就算不看别的,只看在小阿哥的份上,皇上也不会置您于不顾的!只要您平平安安生下这个‘贵子’,往后有了依靠,还怕贵妃娘娘做什么?再说了,咱们背后不是还有太后娘娘吗?有太后娘娘为您撑腰,您还怕什么?”
白蕊姬似乎被这话安慰到了,抽泣声渐止,声音里重新带上了底气:“对……对!我还有太后!我肚子里还有皇上的孩子,这可是皇上盼着的‘贵子’!贵妃又算什么东西?今天不过是仗着我碰坏了御赐之物,才让她逮到机会!皇上……
皇上心里肯定是向着我的,只是当着那么多人,他不好驳了贵妃的面子罢了!等太后娘娘知道了,一定会为我做主的!”
俗云连忙附和:“小主说的是。奴婢待会儿就想办法给太后娘娘递个消息。有太后娘娘出面,皇上定不会再计较今日之事,说不定还会更加怜惜小主您呢!”
门外的弘历,脸色已阴沉得能滴出水来。
他放在门上的手缓缓收回,紧握成拳,手背青筋隐现。
他没有进去,也没有发出任何声响,只是转过身,对身后随从做了个噤声且要求任何人都不能告诉里面的人自己来过的消息,然后一言不发,大步离开了永和宫。
回到养心殿后弘历独自坐在空荡荡的殿内,白蕊姬与俗云的对话,一字一句,反复在他脑海中回响。
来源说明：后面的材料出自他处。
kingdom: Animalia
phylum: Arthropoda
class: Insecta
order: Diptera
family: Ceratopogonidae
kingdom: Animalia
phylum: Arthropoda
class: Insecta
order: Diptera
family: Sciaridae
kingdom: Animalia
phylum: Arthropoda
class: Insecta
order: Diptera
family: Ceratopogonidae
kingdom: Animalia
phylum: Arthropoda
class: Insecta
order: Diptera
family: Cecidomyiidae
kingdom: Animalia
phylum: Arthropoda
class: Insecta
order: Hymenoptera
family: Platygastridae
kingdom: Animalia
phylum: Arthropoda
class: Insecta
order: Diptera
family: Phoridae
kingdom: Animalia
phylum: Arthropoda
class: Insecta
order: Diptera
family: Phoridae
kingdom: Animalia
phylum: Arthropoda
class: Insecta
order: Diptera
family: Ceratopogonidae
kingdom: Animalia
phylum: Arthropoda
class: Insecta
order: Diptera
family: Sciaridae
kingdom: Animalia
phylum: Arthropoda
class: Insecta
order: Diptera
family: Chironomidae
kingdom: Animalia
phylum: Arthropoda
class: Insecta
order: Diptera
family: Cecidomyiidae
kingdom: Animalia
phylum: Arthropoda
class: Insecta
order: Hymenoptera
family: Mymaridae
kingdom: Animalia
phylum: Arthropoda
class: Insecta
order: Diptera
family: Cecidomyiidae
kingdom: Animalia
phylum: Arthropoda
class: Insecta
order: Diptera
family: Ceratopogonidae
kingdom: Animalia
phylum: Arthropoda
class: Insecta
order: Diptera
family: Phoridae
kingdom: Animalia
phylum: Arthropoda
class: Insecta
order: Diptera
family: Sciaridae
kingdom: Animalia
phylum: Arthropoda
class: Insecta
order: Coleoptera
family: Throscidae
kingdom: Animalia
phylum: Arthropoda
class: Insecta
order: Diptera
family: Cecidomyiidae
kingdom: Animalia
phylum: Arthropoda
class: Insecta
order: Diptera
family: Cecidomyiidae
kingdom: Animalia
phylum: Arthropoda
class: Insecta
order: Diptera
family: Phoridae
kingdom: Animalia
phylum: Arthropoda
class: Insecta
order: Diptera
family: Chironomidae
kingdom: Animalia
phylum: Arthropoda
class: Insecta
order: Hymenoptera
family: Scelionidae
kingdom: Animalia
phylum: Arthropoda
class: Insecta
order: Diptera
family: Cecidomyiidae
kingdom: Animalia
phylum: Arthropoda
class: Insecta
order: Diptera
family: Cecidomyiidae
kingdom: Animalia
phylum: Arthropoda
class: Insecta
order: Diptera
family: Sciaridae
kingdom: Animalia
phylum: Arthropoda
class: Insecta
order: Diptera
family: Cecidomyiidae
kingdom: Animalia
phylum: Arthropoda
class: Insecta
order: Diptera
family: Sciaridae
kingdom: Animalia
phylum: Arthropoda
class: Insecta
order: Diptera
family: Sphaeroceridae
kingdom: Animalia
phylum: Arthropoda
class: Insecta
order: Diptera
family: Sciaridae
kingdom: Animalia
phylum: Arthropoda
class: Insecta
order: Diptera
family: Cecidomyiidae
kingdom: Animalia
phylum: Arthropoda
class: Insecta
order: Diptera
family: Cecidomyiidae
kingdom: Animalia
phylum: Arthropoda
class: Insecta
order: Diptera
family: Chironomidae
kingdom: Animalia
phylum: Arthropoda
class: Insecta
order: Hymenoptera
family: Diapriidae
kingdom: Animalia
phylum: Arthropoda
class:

他一直以为白蕊姬不过是个身世可怜,偶得圣宠的乐姬,他宠爱她,多少带着点对自身过往某种隐秘的补偿心理——
看,只要皇帝愿意,再微贱的出身也能获得尊荣。
可如今,这“微贱可怜”竟是精心伪装的假象?
是太后处心积虑安排在他身边的耳目、棋子?
甚至可能是一个企图用“贵子”来进一步影响、控制他的工具?
他宠幸白蕊姬,期待她腹中“贵子”的时候,太后是不是暗自嘲笑他这个皇帝,轻易就落入了她的彀中?
是不是在嘲笑他,终究脱不了那份因生母卑微而带来的、对“认可”的渴望?
“砰——!”
一声巨响,书房里那张紫檀木大案被弘历一脚踹翻。
笔墨纸砚、奏折书本稀里哗啦散落一地。
他胸膛剧烈起伏,眼中燃烧着被欺骗、被算计的熊熊怒火。
发泄了一通后,弘历勉强压下喉头的腥甜,对着门外厉声吼道:“王钦!给朕滚进来!”
一直战战兢兢守在门外的王钦连滚爬爬地进来,跪在一地狼藉中唯一还算干净的空地上,头也不敢抬:“皇上息怒!皇上有何吩咐?”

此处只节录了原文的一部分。